I reluctantly hang up the phone, but inside I’m screaming. I need to figure something outnow.Because every minute Madeline stays in Maple Ridge, she’s in danger, and if anything happens to her, I’ll never be able to live with myself.
FORTY-THREE
PRESENT DAY
Madeline
I pace my apartment’s small living room with my phone in my hand, tapping the screen every thirty seconds to look for a new message.
Nothing.
Garrett asked me to give him some time, and it’s been less than twenty-four hours. I know I should be patient.
I tap my phone again.
But what is he even doing?
Meanwhile, Jason has texted me three times, and he wore me down until I finally agreed to hang out and watch a movie with him tonight, mostly because I don’t want to be alone. But now I’m seriously regretting it. How am I going to sit there and watch Tom Cruise take out a bad guy when Jason is casually going to the office every day with a real-life action movie villain? It’s going to take all the strength I have to not start grilling him about Waylon.
Has he been forced to work for Waylon all this time, like Garrett suspects? Is he afraid? Is he in danger? I close my eyes,remembering my interactions with Waylon. That last day I was at the warehouse and Waylon came in the room, Jason seemed so calm, so casual. Jason and Waylon are golf buddies. We’ve had cocktails at his house. I never would have been able to pull it off had I known. How did Jason cover for the fact that Waylon has been controlling him for all these years? Was he just a puppet, with Waylon pulling the strings this entire time? How did I have absolutely no idea?
The questions continue to swirl in my head, but they’re interrupted by a noise at the window. I spin around to investigate, but it’s getting dark out, and I closed the curtain earlier. The nights have been cool this week, and I live on the second floor, so I’ve been leaving the windows open. Is something out there? Another sound carries over, sort of a scratching noise, and I stare at the curtain in terror. Maybe it’s a bird, or a raccoon.
I clutch my phone tighter, opening it up to the to the keypad, ready to dial.
What if somehow Waylon figured out what I know? Or what if he had me followed to Sandy Harbor and found out about Garrett? Have I been living my life in danger for all these years, and now he’s come for me? I gasp at the sound of the window screen sliding up. A figure far too big to be a bird or a raccoon moves behind the curtain. There’s no time to call 911, so I lunge for the kitchen to grab a knife from the block. I turn around, ready to scream. The curtain parts, and Garrett’s face appears.
“Oh my God.” I drop the knife on the counter and press a hand to my pounding chest. “What are you doing?” I run toward him, grabbing his arm and dragging him the rest of the way into the room. “You scared me to death.”
And then I realize that he’s here. I thought I’d never see him again, but he’s standing in front of me. I throw myself in his arms.

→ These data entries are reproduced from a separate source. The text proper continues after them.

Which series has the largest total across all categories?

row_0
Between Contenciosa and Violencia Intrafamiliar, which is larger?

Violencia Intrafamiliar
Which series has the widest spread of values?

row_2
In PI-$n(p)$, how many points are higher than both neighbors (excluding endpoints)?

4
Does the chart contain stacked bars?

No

“I’m sorry to scare you,” he murmurs into my hair. “I didn’t want to come through the front door in case anyone is watching, so I climbed up the fire escape in the back of the building and inched around along the ledge.”

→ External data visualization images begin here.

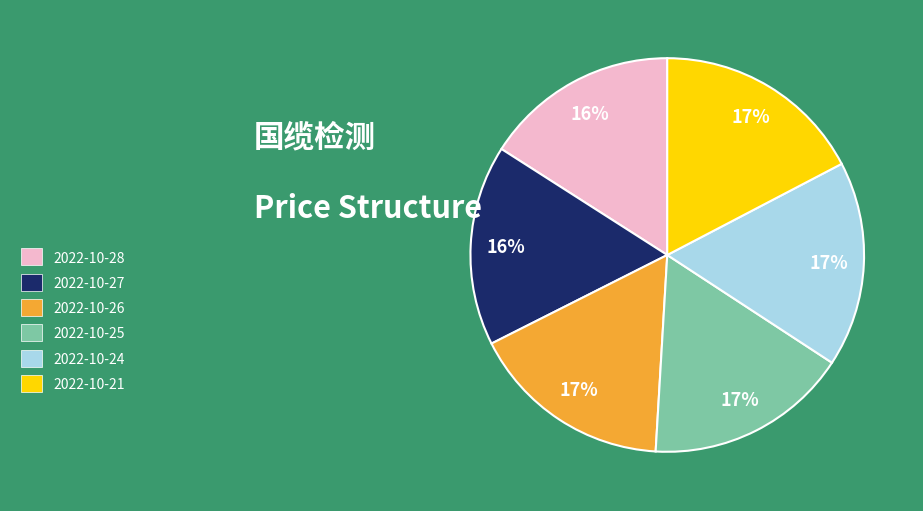

True or false: 2022-10-21 accounts for 17% of the total.

True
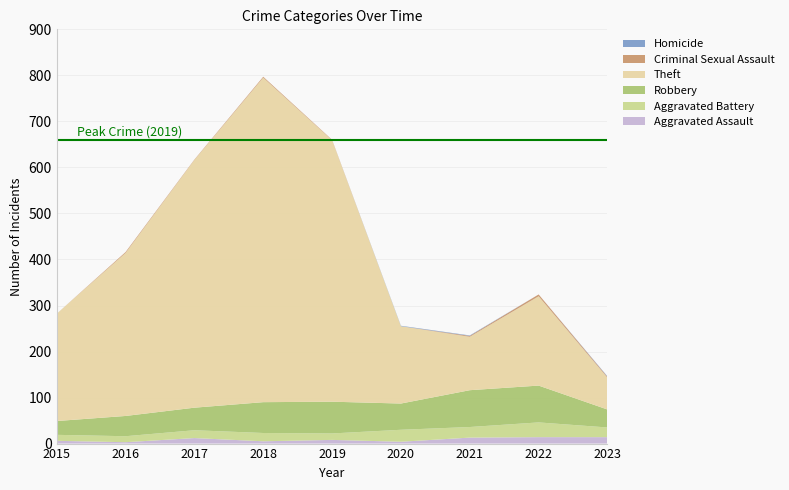

Reading left to right, list all the values displayed in this chart.

Aggravated Assault: 6	3	12	5	8	4	13	14	14
Aggravated Battery: 13	13	17	18	14	26	23	32	21
Robbery: 30	44	49	67	69	57	80	80	39
Theft: 233	354	538	705	568	168	116	194	69
Criminal Sexual Assault: 0	2	1	2	1	0	2	4	2
Homicide: 0	0	0	0	0	1	1	0	1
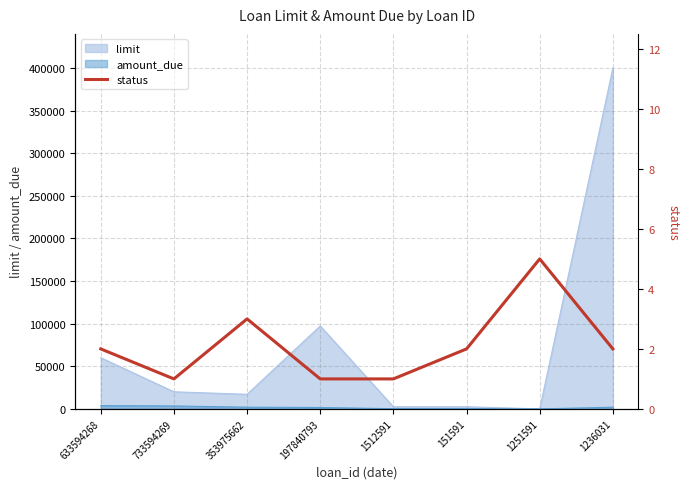

Reading left to right, list all the values displayed in this chart.

633594268=2	733594269=1	353975662=3	197840793=1	1512591=1	151591=2	1251591=5	1236031=2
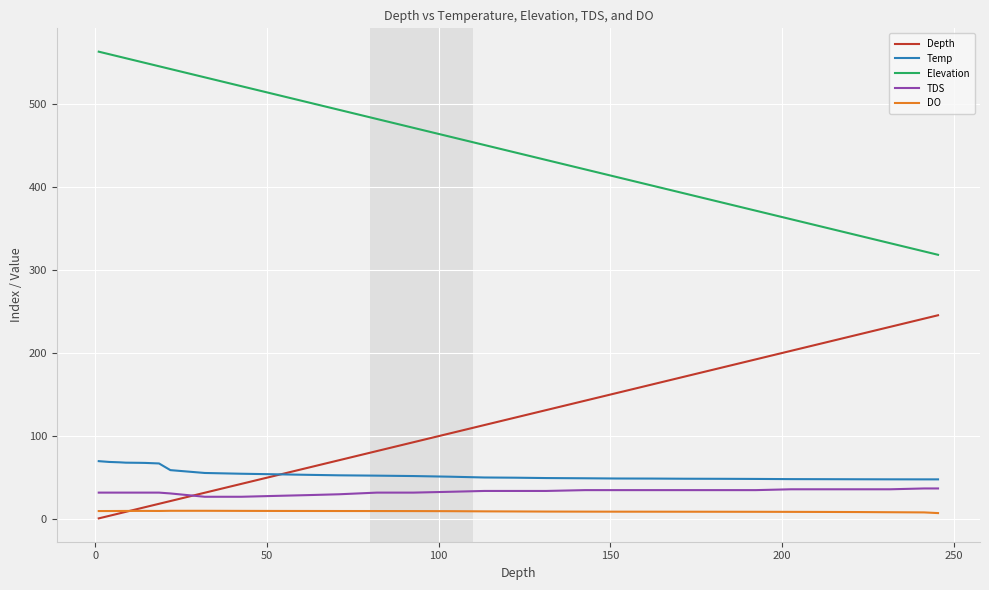

What is the lowest value of the TDS series?

27.0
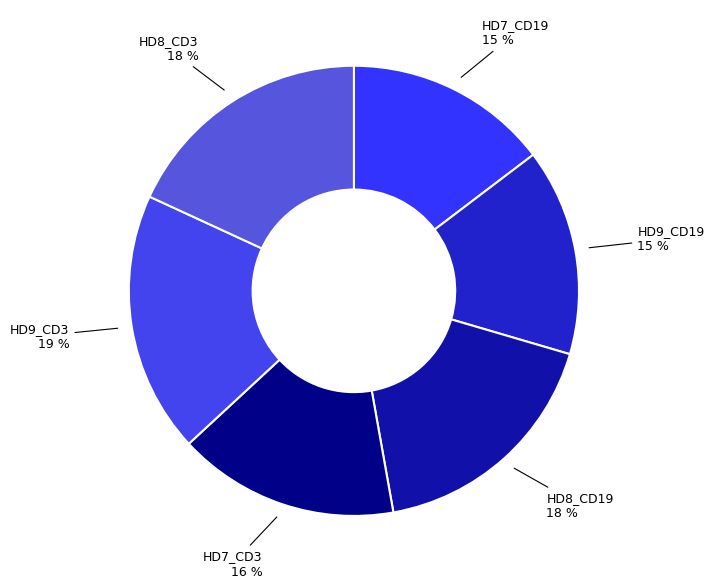

What is the smallest slice in the pie chart?

HD7_CD19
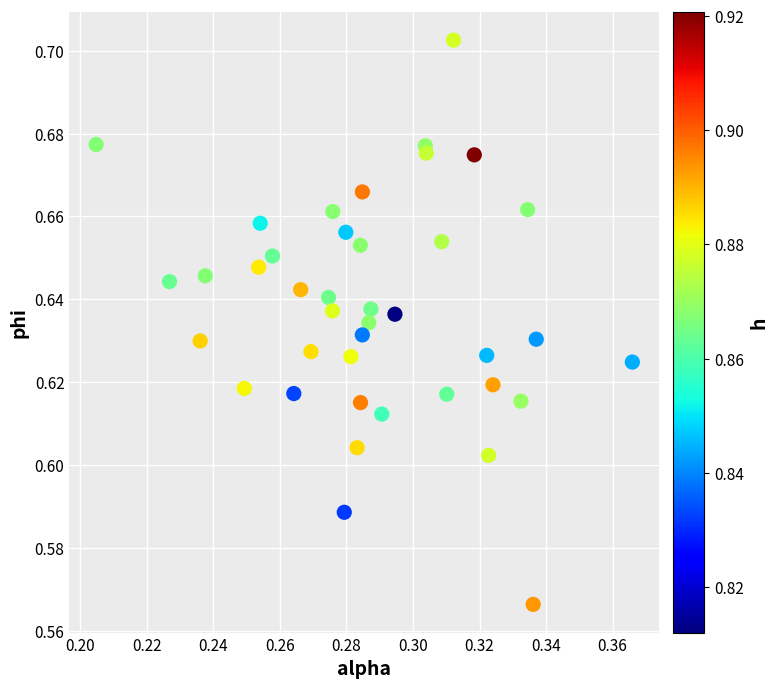

How many data points are displayed?

40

“How did you know this place is mine?”
“I watched from my car until it got dark. After our call yesterday, I just started driving. I couldn’t rest knowing you could be in danger.”
I close the window and lock it, and then pull the curtain shut. “Jason is on his way over. He’ll be here any minute.”

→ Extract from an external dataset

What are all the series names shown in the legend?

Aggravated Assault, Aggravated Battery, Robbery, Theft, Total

His eyes widen. “Did you tell him about all of this?”
“No. He wanted to hang out and watch a movie. And I didn’t want to be alone. What should we do?”
Garrett shoves his hands into his pockets. “Madeline, I’ve been thinking about this all day. We’ve all been trapped in this situation for so long, and maybe this is our chance to be free.”
“How?”
“Maybe it’s time to let Jason know I’m alive. Like you said, if he works for Waylon, he’ll have information about his business dealings. Jason and I could gather evidence against him that we could take to the FBI together.”
“I told him about the video, and he thought I was crazy. He’ll be shocked to see you.”
Garrett nods. “But maybe relieved, too. Maybe he’s felt trapped and alone working for Waylon all these years. I can help him get out. We can help each other.”
I study the photo of the three of us on the wall, and Jason and Adam smile down at me. We were best friends with our whole lives ahead of us. Waylon took so much. Are we going to sit around and let him keep doing it? Maybe it’s time to stop letting him ruin our lives.
“Okay, I’m in.”
Garrett’s head wags back and forth. “I don’t want you involved in any of this. I’m not putting you in danger.”